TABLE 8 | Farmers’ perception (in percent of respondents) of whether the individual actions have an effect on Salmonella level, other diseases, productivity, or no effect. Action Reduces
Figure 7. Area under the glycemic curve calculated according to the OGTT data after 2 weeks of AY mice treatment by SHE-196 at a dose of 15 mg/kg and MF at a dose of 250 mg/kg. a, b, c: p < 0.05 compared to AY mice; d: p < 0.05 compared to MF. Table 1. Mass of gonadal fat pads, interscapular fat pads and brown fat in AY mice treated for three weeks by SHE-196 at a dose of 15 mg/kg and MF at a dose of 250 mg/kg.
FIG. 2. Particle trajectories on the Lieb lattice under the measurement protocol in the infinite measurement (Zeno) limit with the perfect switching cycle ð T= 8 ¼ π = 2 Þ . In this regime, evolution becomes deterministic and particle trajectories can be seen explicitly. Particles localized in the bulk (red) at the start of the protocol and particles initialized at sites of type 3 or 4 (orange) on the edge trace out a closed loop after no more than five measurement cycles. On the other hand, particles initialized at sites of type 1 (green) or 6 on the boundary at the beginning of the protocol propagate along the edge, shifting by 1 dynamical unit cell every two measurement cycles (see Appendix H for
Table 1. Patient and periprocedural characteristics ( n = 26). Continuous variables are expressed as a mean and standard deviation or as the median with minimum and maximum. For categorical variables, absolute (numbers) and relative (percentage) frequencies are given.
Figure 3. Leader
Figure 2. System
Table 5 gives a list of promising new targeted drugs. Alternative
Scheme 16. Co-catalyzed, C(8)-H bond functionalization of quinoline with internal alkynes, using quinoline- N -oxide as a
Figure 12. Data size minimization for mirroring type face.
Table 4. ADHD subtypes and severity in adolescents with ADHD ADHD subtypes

• **TASK DESCRIPTION**:
Find "Figure 2. System" in the records above. Repeat its line and every later line exactly, through the last one.

• **ANSWER AREA**:
Figure 2. System
Table 5 gives a list of promising new targeted drugs. Alternative
Scheme 16. Co-catalyzed, C(8)-H bond functionalization of quinoline with internal alkynes, using quinoline- N -oxide as a
Figure 12. Data size minimization for mirroring type face.
Table 4. ADHD subtypes and severity in adolescents with ADHD ADHD subtypes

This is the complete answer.